**WORK REQUIRED**
Find each line in the entries below that contains the word "collection" and copy those lines.

Data entries:
= Beginning of Section =

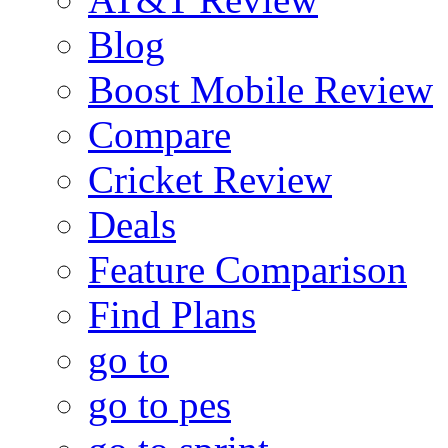
Blog
Boost Mobile Review
Compare
Cricket Review
Deals
Feature Comparison
Find Plans
go to
go to pes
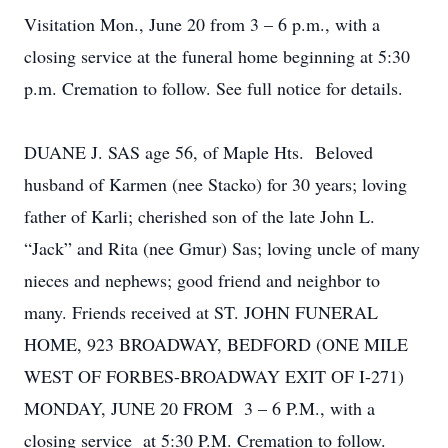
Visitation Mon., June 20 from 3 – 6 p.m., with a
closing service at the funeral home beginning at 5:30
p.m. Cremation to follow. See full notice for details.
DUANE J. SAS age 56, of Maple Hts. Beloved
husband of Karmen (nee Stacko) for 30 years; loving
father of Karli; cherished son of the late John L.
“Jack” and Rita (nee Gmur) Sas; loving uncle of many
nieces and nephews; good friend and neighbor to
many. Friends received at ST. JOHN FUNERAL
HOME, 923 BROADWAY, BEDFORD (ONE MILE
WEST OF FORBES-BROADWAY EXIT OF I-271)
MONDAY, JUNE 20 FROM 3 – 6 P.M., with a
closing service at 5:30 P.M. Cremation to follow.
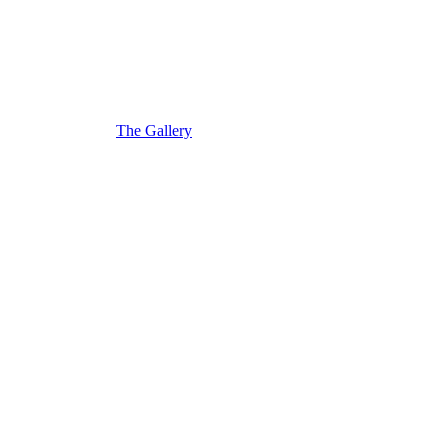
The Gallery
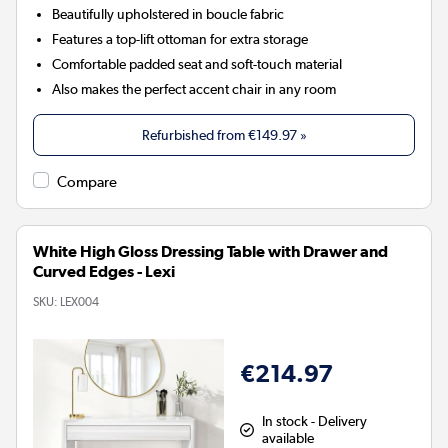
Beautifully upholstered in boucle fabric
Features a top-lift ottoman for extra storage
Comfortable padded seat and soft-touch material
Also makes the perfect accent chair in any room
Refurbished from
€149.97
»
Compare
White High Gloss Dressing Table with Drawer and
Curved Edges - Lexi
SKU:
LEX004
€214.97
In stock - Delivery
available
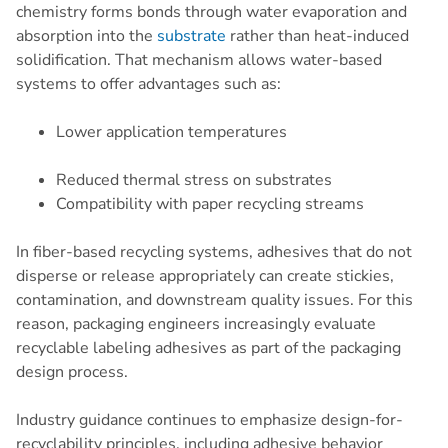
chemistry forms bonds through water evaporation and
absorption into the
substrate
rather than heat-induced
solidification. That mechanism allows water-based
systems to offer advantages such as:
Lower application temperatures
Reduced thermal stress on substrates
Compatibility with paper recycling streams
In fiber-based recycling systems, adhesives that do not
disperse or release appropriately can create stickies,
contamination, and downstream quality issues. For this
reason, packaging engineers increasingly evaluate
recyclable labeling adhesives as part of the packaging
design process.
Industry guidance continues to emphasize design-for-
recyclability principles, including adhesive behavior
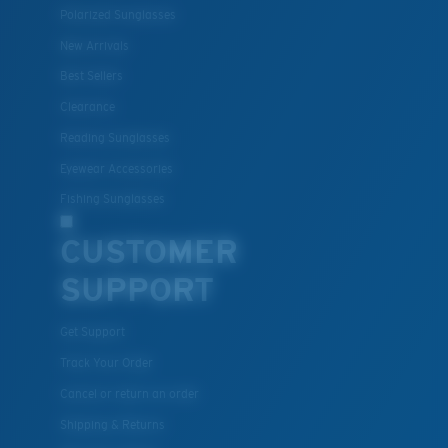
Polarized Sunglasses
New Arrivals
Best Sellers
Clearance
Reading Sunglasses
Eyewear Accessories
Fishing Sunglasses
CUSTOMER
SUPPORT
Get Support
Track Your Order
Cancel or return an order
Shipping & Returns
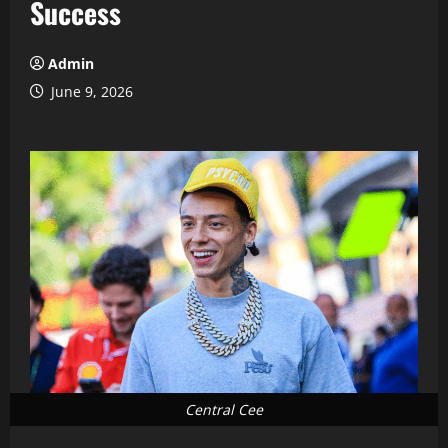
Success
Admin
June 9, 2026
Central Cee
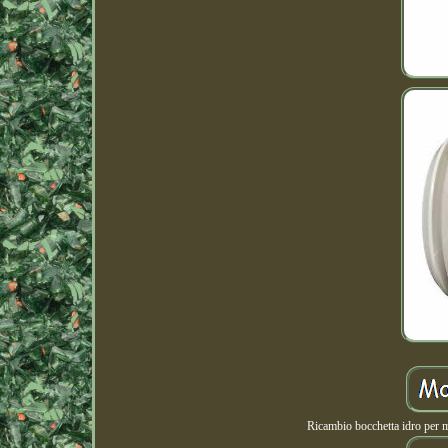
Ricambio bocchetta idro per 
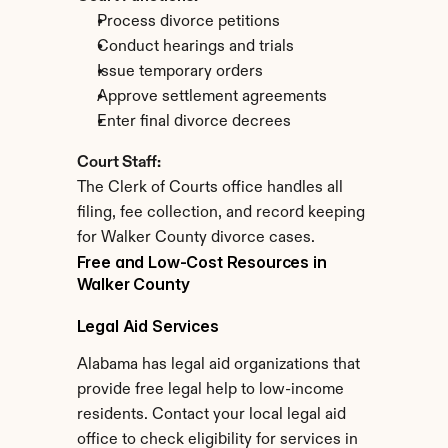
Process divorce petitions
Conduct hearings and trials
Issue temporary orders
Approve settlement agreements
Enter final divorce decrees
Court Staff:
The Clerk of Courts office handles all 
filing, fee collection, and record keeping 
for Walker County divorce cases.
Free and Low-Cost Resources in 
Walker County
Legal Aid Services
Alabama has legal aid organizations that 
provide free legal help to low-income 
residents. Contact your local legal aid 
office to check eligibility for services in 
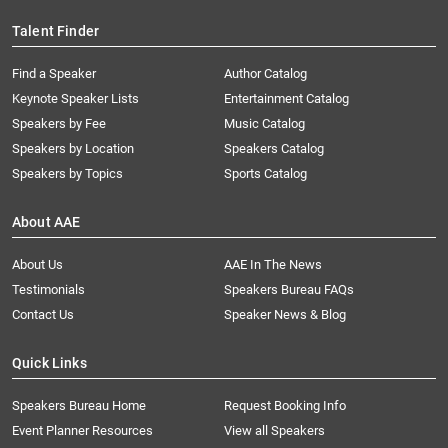
Talent Finder
Find a Speaker
Author Catalog
Keynote Speaker Lists
Entertainment Catalog
Speakers by Fee
Music Catalog
Speakers by Location
Speakers Catalog
Speakers by Topics
Sports Catalog
About AAE
About Us
AAE In The News
Testimonials
Speakers Bureau FAQs
Contact Us
Speaker News & Blog
Quick Links
Speakers Bureau Home
Request Booking Info
Event Planner Resources
View all Speakers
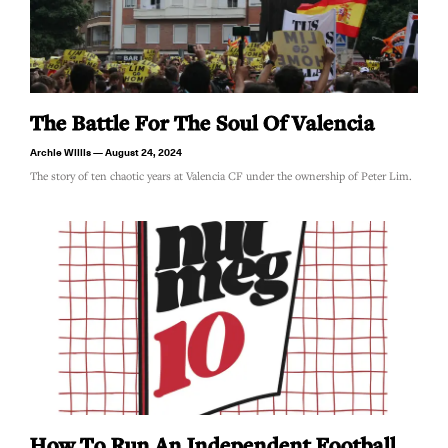
The Battle For The Soul Of Valencia
Archie Willis
August 24, 2024
The story of ten chaotic years at Valencia CF under the ownership of Peter Lim.
How To Run An Independent Football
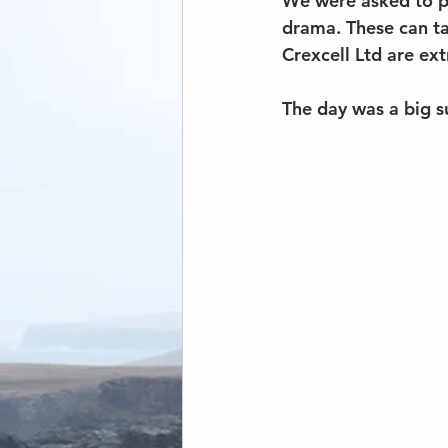
We were asked to pr
drama. These can tak
Crexcell Ltd are ext
The day was a big s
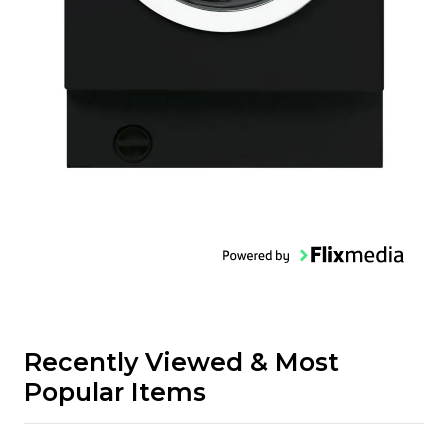
Recently Viewed & Most
Popular Items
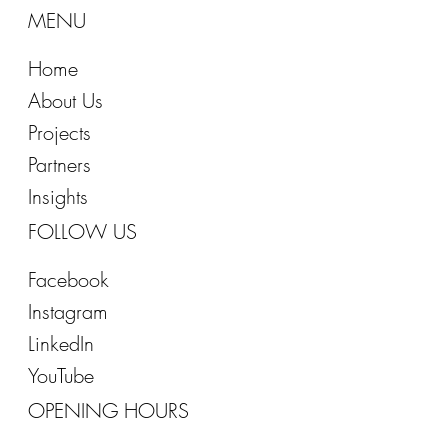
MENU
Home
About Us
Projects
Partners
Insights
FOLLOW US
Facebook
Instagram
LinkedIn
YouTube
OPENING HOURS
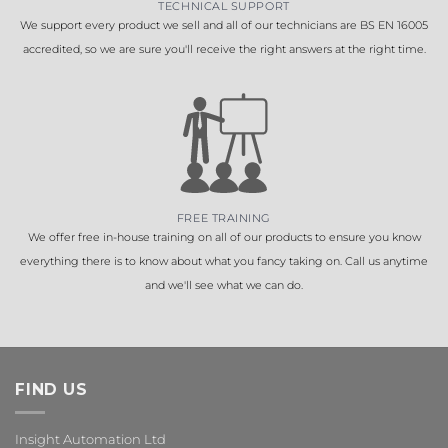
TECHNICAL SUPPORT
We support every product we sell and all of our technicians are BS EN 16005
accredited, so we are sure you'll receive the right answers at the right time.
FREE TRAINING
We offer free in-house training on all of our products to ensure you know
everything there is to know about what you fancy taking on. Call us anytime
and we'll see what we can do.
FIND US
Insight Automation Ltd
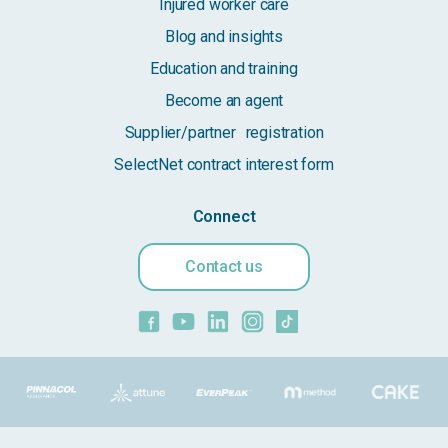
Injured worker care
Blog and insights
Education and training
Become an agent
Supplier/partner registration
SelectNet contract interest form
Connect
Contact us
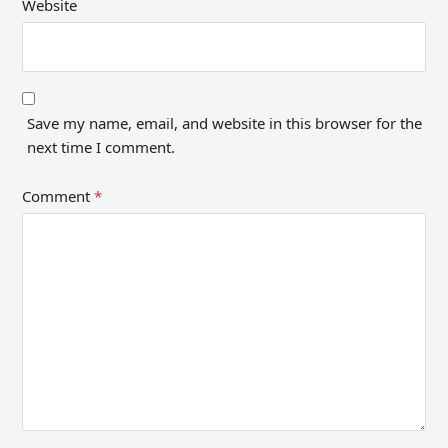
Website
Save my name, email, and website in this browser for the
next time I comment.
Comment
*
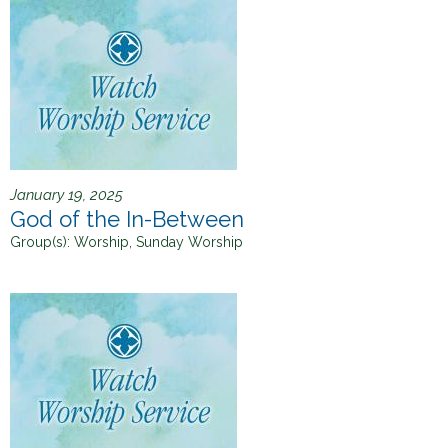
January 19, 2025
God of the In-Between
Group(s):
Worship, Sunday Worship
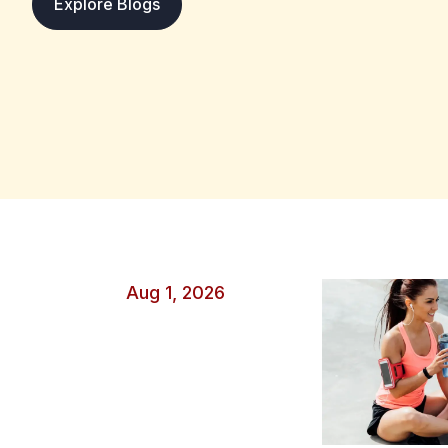
: Why One Great Game Is Not Enough t
Explore Blogs
attention, yet they are still one small part of a longer
moments, so viewers naturally remember unusual peaks
headlines, and social media posts make these events 
Careful evaluation starts by asking whether the perform
helpful situation, or short-term variation. Why Excep
Weight A single match is easy to understand and discuss
a winner, a turning point, and visible heroes. A seas
information, but that evidence is harder to compress i
Several forces make one performance appear more mea
Spectacular actions are replayed more often than rout
feel more relevant than older evidence Strong opinion
conclusions Fans notice results that support what they
Aug 1, 2026
makes a great game unimportant. It may reveal a new ta
or a skill that was developing in practice. However, 
to watch more closely rather than final proof of a p
Changes the Meaning of a Performance Opponent Stre
gain meaning only when the surrounding conditions ar
an elite defense differs from scoring against a weakene
points in a settled contest might matter less than five p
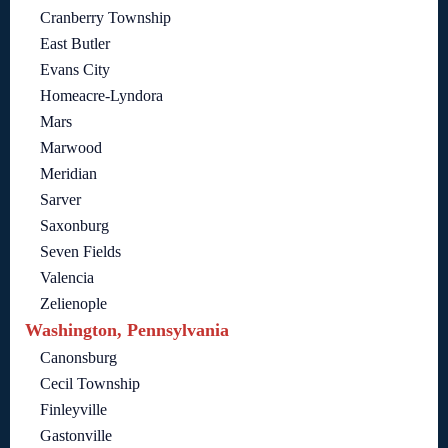
Cranberry Township
East Butler
Evans City
Homeacre-Lyndora
Mars
Marwood
Meridian
Sarver
Saxonburg
Seven Fields
Valencia
Zelienople
Washington, Pennsylvania
Canonsburg
Cecil Township
Finleyville
Gastonville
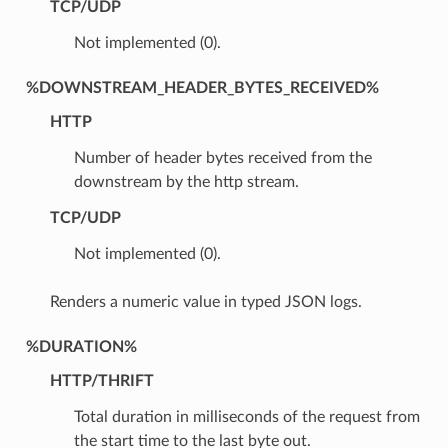
TCP/UDP
Not implemented (0).
%DOWNSTREAM_HEADER_BYTES_RECEIVED%
HTTP
Number of header bytes received from the
downstream by the http stream.
TCP/UDP
Not implemented (0).
Renders a numeric value in typed JSON logs.
%DURATION%
HTTP/THRIFT
Total duration in milliseconds of the request from
the start time to the last byte out.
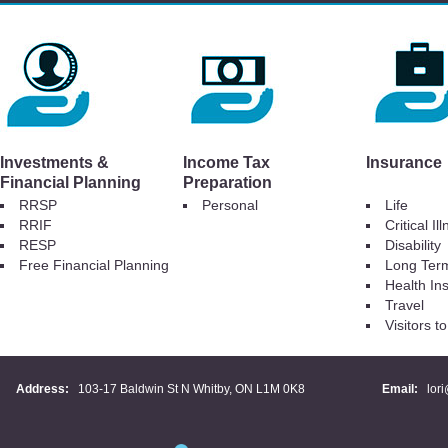
Investments &
Income Tax
Insurance
Financial Planning
Preparation
RRSP
Personal
Life
RRIF
Critical Il
RESP
Disability
Free Financial Planning
Long Ter
Health In
Travel
Visitors 
Address:
103-17 Baldwin St N Whitby, ON L1M 0K8
Email:
lor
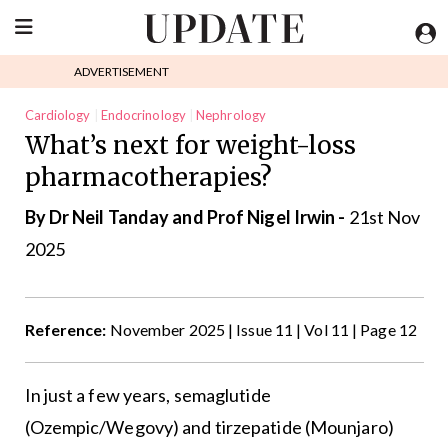
ADVERTISEMENT
Cardiology
Endocrinology
Nephrology
What’s next for weight-loss
pharmacotherapies?
By Dr Neil Tanday and Prof Nigel Irwin -
21st Nov
2025
Reference:
November 2025 | Issue 11 | Vol 11 | Page 12
In just a few years, semaglutide
(Ozempic/Wegovy) and tirzepatide (Mounjaro)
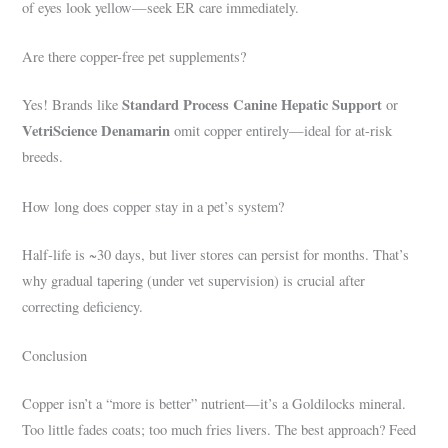
of eyes look yellow—seek ER care immediately.
Are there copper-free pet supplements?
Standard Process Canine Hepatic Support
Yes! Brands like
or
VetriScience Denamarin
omit copper entirely—ideal for at-risk
breeds.
How long does copper stay in a pet’s system?
Half-life is ~30 days, but liver stores can persist for months. That’s
why gradual tapering (under vet supervision) is crucial after
correcting deficiency.
Conclusion
Copper isn’t a “more is better” nutrient—it’s a Goldilocks mineral.
Too little fades coats; too much fries livers. The best approach? Feed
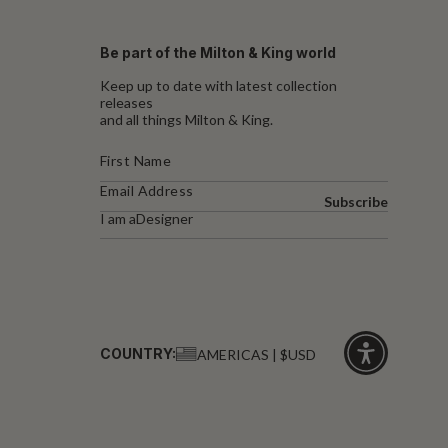
Be part of the Milton & King world
Keep up to date with latest collection
releases
and all things Milton & King.
Subscribe
I am a
Designer
COUNTRY:
AMERICAS | $USD
Click
for
accessibility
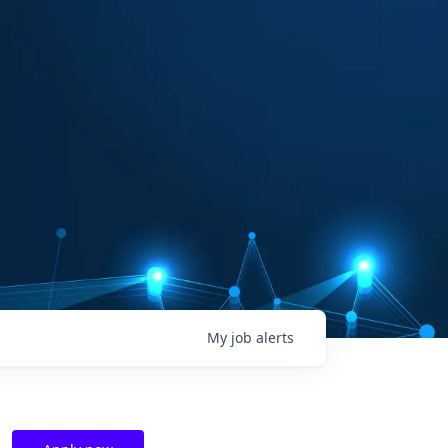
My
job
alerts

= End of Section =

**YOUR SOLUTION**
filing, fee collection, and record keeping 
Keep up to date with latest collection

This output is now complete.